Miranda De Hostos, Juez Ponente

TEXTO COMPLETO DE LA SENTENCIA

La parte apelante, María de los Angeles Allende Romero, acude ante nos de una sentencia del Tribunal de Primera Instancia, Sala Superior de Río Grande, que declaró ha lugar la demanda de desahucio que ésta presentara y no ha lugar la reconvención que presentara la parte apelada Elba Figueroa Mendoza, et ais.

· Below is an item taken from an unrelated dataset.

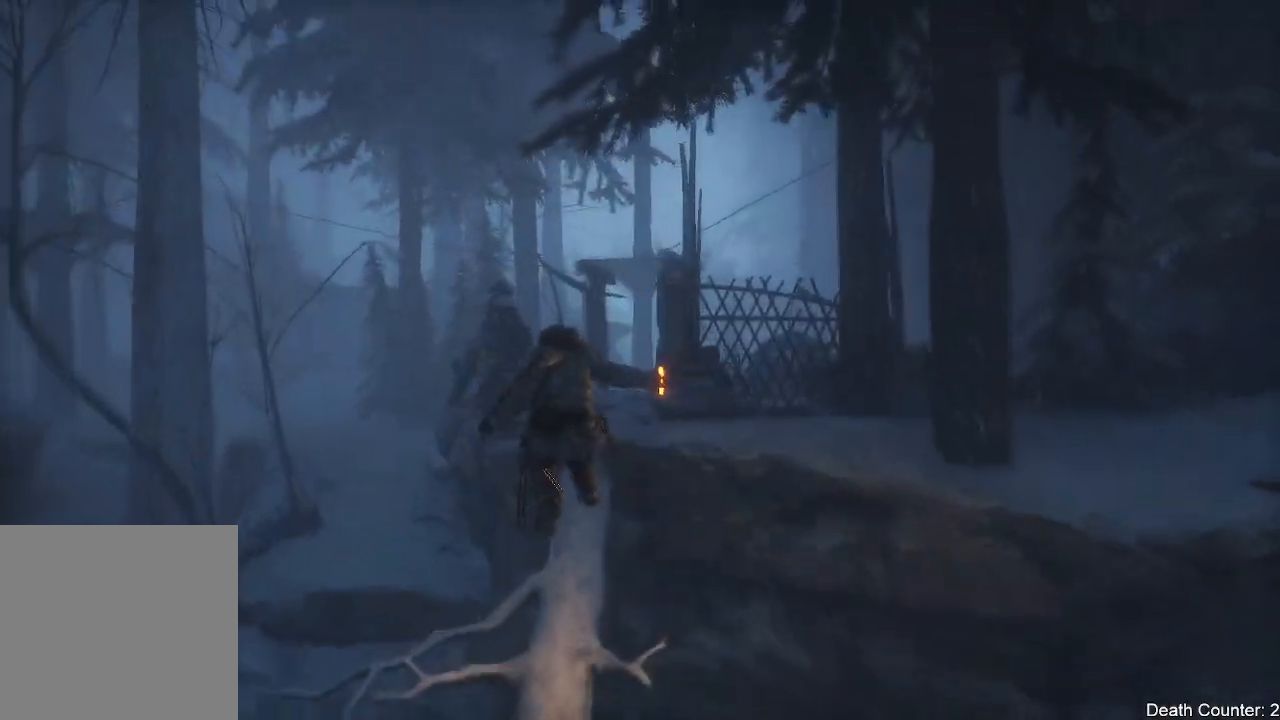
{"buttons": [], "left_stick": "up-left", "right_stick": "right", "events": []}
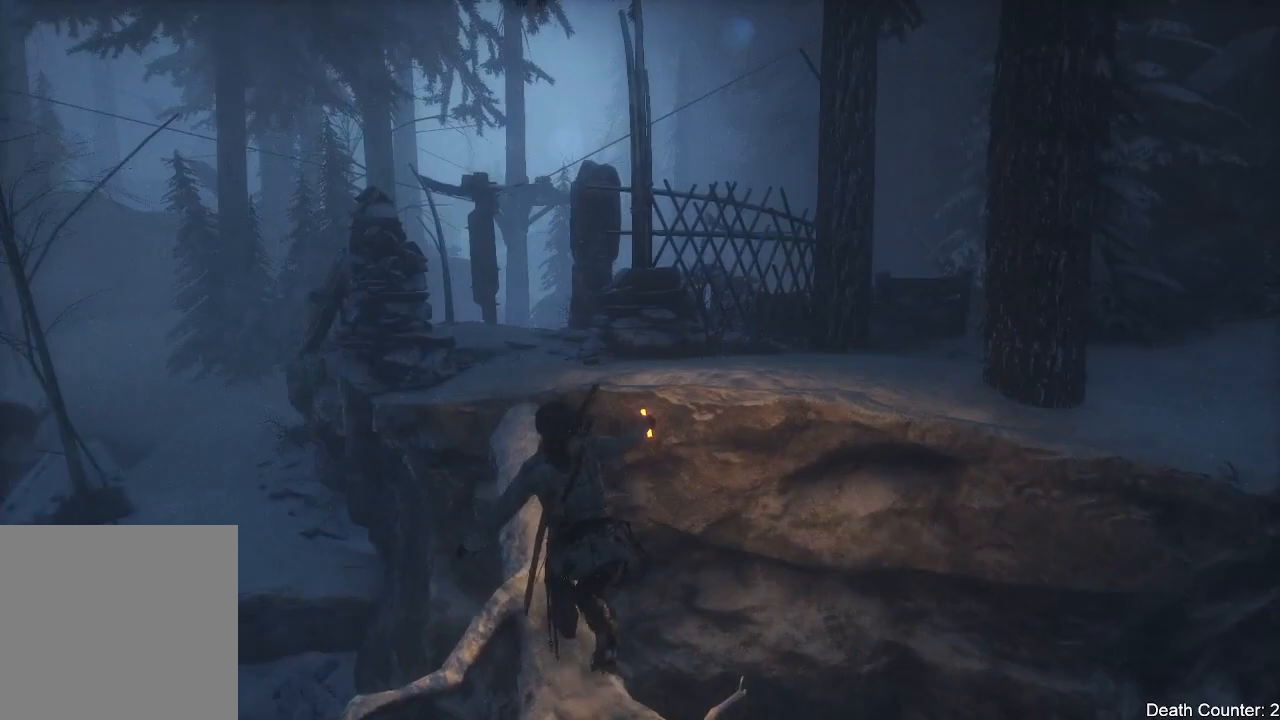
{"buttons": ["A"], "left_stick": "up-left", "right_stick": "center", "events": [[100, "right_stick", "up-right"], [267, "right_stick", "center"], [400, "A", "down"]]}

Alega, en síntesis, que erró el tribunal de instancia, primero, al resolver que la parte apelante incumplió con el contrato de opción de compra; segundo, al resolver que la parte apelada no operó el negocio desde 1990 hasta el 1994, por las actuaciones de la parte apelante despojándola de la posesión del local y concederle daños por tal actuación; tercero, al admitir preguntas sugestivas a la parte apelada durante el interrogatorio directo en la vista; cuarto, al utilizar un proyecto de sentencia sin evaluar la prueba presentada; quinto, al resolver que la Compañía de Fomento Recreativo era parte indispensable, unirla al pleito y ordenar que se suscribiera un contrato de arrendamiento; sexto, al resolver que la parte apelada tenía derecho a las mejoras realizadas y determinar su valor en $3,000.00 dólares; séptimo, al eximir a la parte apelada del pago de los cánones de arrendamiento adeudados; y octavo, al no encontrar que la parte apelada actuó con temeridad.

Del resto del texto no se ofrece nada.